The repository for high quality TypeScript type definitions
website | definitelytyped.or |
organisation | DefinitelyTyped |
repository | borisyankov/DefinitelyTyped |
DefinitelyTyped is a repository on Github where people share and maintain TypeScript type definitions for existing JavaScript libraries so they can get the benefit of compile-time static type checking. Currently there are close to 500 libraries modelled, and a few more land every day whenever a user creates one and shares it with the community.
It is an interesting project with many aspects so I'd outline the important parts. I can easily fill many pages describing what is going on. Because I generate text easily there are blobs of text from me about DefinitelyTyped all over the internet, like on reddit, hackernews, codeplex and of course the github issue tracker.
We have a team of 11 people (and one bot) from all over the planet, where most are active in reviewing and merging the constant stream of pull requests. The contributions to the repository are a big community effort, with about 1400 forks (!) and 2200 stars. I joined this project when I adopted TSD, the previous author was one of the two repo owners of DefinitelyTyped and we decided to move TSD into the DefinitelyTyped Github organisation.
DefinitelyTyped is now the go-to source for JavaScript type information. Even some non-TypeScript projects are pulling our info, like various JavaScript enhancing libraries, and the IntelliJ IDE's have a feed embedded. We are even linked from various official TypeScript websites and got recognition on the latest Microsoft Build conference, in two of the most important TypeScript presentations and various interviews.
At this point I am most active in infra-structure work and moving the organisation forward. And of course every once in a while I do my bit in merging open definitions and fielding questions from our users. This takes a lot of time but it pays back in a lot of experience in assessing JavaScript API's and their type representation.
I'm one of the more vocal collaborators with the ideas so I also get involved with meta questions and future plans.

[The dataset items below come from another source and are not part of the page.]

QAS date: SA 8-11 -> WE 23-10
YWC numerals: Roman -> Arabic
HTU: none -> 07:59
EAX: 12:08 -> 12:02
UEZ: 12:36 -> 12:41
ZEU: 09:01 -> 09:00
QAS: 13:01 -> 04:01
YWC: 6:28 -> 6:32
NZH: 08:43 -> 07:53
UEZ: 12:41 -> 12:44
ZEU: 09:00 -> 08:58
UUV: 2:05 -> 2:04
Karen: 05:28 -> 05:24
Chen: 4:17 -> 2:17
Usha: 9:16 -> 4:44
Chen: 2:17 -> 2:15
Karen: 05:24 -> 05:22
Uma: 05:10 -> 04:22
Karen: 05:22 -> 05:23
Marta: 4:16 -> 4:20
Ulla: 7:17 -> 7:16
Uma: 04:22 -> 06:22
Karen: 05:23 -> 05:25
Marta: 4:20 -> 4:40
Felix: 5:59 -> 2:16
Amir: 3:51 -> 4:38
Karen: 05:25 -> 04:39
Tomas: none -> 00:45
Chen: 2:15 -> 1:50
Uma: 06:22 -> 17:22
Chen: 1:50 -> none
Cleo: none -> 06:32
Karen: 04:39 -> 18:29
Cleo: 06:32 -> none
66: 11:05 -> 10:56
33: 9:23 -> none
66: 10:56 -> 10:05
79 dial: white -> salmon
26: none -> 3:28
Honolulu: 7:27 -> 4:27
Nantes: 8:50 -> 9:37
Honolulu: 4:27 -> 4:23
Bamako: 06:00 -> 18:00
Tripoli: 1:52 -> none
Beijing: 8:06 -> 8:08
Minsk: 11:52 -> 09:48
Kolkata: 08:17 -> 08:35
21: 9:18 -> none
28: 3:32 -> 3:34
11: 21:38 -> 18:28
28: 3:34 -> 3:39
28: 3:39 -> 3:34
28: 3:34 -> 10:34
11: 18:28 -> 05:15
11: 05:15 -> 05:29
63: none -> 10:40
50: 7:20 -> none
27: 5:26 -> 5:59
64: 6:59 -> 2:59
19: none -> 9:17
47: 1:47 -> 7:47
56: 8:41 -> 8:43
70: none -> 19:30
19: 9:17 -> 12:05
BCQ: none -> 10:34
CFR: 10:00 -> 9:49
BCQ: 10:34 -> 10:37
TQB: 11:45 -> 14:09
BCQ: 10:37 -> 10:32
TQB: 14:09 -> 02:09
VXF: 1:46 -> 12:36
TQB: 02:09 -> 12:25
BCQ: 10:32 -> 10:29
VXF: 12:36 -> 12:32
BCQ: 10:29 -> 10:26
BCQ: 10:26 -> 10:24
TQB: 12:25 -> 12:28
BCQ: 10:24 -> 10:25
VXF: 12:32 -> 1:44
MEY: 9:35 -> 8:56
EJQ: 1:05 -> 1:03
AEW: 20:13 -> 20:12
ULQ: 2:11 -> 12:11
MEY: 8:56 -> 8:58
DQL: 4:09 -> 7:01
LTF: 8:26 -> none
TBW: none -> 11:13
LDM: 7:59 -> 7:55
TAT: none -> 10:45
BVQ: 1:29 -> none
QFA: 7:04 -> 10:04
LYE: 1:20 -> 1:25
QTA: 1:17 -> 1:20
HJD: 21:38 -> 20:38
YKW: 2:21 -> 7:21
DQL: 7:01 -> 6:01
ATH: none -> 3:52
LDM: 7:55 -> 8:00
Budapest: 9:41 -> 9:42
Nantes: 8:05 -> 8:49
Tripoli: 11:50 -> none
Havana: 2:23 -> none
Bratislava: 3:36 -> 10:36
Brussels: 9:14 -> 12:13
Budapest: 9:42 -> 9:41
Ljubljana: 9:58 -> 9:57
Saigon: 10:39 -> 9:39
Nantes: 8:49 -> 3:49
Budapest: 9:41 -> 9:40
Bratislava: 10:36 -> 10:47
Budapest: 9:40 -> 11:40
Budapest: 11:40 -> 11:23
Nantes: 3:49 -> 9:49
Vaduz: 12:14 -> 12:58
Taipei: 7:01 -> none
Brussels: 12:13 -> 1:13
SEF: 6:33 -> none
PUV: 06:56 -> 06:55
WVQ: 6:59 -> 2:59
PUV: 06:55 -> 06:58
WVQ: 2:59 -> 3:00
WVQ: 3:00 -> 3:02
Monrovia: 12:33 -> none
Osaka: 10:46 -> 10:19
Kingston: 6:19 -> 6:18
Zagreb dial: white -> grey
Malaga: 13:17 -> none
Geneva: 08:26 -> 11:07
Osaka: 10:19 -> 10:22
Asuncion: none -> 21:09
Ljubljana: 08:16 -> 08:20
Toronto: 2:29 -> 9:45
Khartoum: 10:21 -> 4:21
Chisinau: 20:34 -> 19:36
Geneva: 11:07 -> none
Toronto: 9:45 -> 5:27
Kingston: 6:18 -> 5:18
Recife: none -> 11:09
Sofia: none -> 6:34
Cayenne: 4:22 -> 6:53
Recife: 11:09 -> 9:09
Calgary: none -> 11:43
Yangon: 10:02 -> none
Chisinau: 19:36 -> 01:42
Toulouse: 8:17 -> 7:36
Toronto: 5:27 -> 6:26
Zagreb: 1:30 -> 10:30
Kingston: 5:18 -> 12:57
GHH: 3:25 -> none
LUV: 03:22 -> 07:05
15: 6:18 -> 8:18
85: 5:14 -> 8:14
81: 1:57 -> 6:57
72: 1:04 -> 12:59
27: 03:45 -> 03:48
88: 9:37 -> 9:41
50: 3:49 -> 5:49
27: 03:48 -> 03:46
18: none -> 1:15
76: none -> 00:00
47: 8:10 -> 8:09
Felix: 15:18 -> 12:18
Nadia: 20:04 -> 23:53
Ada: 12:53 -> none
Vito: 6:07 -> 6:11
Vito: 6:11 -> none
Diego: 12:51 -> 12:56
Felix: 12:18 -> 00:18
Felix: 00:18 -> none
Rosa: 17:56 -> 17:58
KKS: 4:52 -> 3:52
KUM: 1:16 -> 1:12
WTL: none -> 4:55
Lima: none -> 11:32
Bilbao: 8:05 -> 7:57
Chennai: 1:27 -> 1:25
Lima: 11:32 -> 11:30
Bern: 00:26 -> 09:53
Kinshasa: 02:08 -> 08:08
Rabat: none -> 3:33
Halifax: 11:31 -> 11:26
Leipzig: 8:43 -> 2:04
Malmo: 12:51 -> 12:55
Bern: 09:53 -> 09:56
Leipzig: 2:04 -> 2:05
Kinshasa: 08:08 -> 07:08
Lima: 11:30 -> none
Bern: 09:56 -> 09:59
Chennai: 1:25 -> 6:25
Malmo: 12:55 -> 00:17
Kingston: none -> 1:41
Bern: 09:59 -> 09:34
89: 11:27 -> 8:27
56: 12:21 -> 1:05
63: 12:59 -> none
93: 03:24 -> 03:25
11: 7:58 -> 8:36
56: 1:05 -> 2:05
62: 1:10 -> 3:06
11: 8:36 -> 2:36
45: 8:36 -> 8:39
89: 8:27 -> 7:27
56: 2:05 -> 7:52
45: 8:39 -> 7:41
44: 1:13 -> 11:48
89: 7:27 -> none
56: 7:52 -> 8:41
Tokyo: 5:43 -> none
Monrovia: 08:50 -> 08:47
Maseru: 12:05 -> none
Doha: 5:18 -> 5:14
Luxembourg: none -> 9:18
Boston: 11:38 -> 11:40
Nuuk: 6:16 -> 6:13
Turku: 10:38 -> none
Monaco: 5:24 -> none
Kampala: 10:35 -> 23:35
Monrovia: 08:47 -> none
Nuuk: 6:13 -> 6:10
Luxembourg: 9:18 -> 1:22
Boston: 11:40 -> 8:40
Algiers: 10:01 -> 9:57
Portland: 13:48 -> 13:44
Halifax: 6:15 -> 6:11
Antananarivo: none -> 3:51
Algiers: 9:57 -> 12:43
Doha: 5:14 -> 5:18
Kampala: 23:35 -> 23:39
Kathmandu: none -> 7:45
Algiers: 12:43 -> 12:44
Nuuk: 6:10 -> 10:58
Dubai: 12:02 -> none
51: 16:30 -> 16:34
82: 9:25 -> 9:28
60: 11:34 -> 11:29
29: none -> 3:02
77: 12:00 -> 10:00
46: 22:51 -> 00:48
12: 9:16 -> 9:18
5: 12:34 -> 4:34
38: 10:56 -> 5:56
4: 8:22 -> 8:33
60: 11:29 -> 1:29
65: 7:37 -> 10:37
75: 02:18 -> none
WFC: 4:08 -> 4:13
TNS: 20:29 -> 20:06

Also I battle the noisy users: there is this phenomenon that every few weeks/months someone turns up with visions and crazy ideas, and I'd love to engage them. Some have good ideas too, some less so. But you got to be polite and accommodating when hosting a community so it a good for experience.
My main contribution is of course the package manager, TSD, as described on it own page.
I also improved the testing tool that runs on Travis-CI. It validates the types by running the TypeScript compiler (in node.js) on the definitions and their test/demo file. This used to run naïve in serial, and at 400 definitions it took over an hour to complete, until one day Travis started timing-out. I reworked the test-runner to run parallel on multiple cores, as Trarvis runs on massive 32 core hardware we hog 24 cores to finish the build under ten minutes.
Then I went further and added a Git-diff script that checks what files are actually changed in a pull request (or merge), then resolves references and dependencies. This means most builds only need to run a few tests and finish in under a minute. Except if anything touches JQuery, so many libraries relate to it a changes creates a huge reference cascade that touches half the repos, but at 24 cores even that is done pretty quickly.
There is a fair set up palns in the pipeline, sadly nobody has time to make it happen. But slowly we get there.
I felt a need for a fancy DefinitelyTyped website, after some proposals I went ahead and did a crash-course docpad (static site generator) and hammered out a site in semantic-ui. It lives at definitelytyped.org.
At this point it looks real enough the other org members are starting to get interested so we're expanding content and adding more pages.
Because I'm not a natural designer I depend on the framework, but it was easy to get something good looking out there: with plenty of white-space and a good font you can go a long way.
Docpad is a static site generator so I've also set it up to be re-build via Travis-CI, and use a bot-account to push the build to github-pages.
Everyone likes some bling on his projects so I moved to start providing readme-badges. This is an ongoing sub-project as our github.io hosting doesn't support https, but we're working on getting a sponsor for a CDN service.
I'm looking into adding some webhooks and a node.js webservice to automate features and go for the next level. Using some modules from npm this is technically easy but we're not sure off the problems we try to solve, let alone the solution we need. But we have the technology, it will be build in the next months. On the shortlist is a Gitter integration, should be easy enough.
One of my favourite ways to procrastinate is writing new type definitions. I wrote some for bluebird, highland, parsimmon, joi, lazy.js and a whole bunch of smaller modules. It is an interesting way to kill some time because your learn a lot about the package your are modelling and it is more of a craft then a science. And the actual implementation is not trivial either: it takes some experience to get fast at it.
Recently I imported ~30 definitions from an existing repository that wanted to merge with DefinitelyTyped. It had like 60 definitions, with a lot of overlap. Other people didn't look forward to the slog but I attacked it with a fat google-spreadsheet and moved all the good parts over to our repository. The pull request was pretty epic.
Plenty of small side projects. For example I drive the vision and feedback on a yeoman generator a collaborator is building, it will generate boilerplate for the definitions.
And I scout for people and projects who can make a JavaScript analyser that can generate typings from Javascript or JSDocs. Meanwhile I try to get the organisation to step up their game, for example by supporting BountySource, writing guides for the site and do many other enhancements.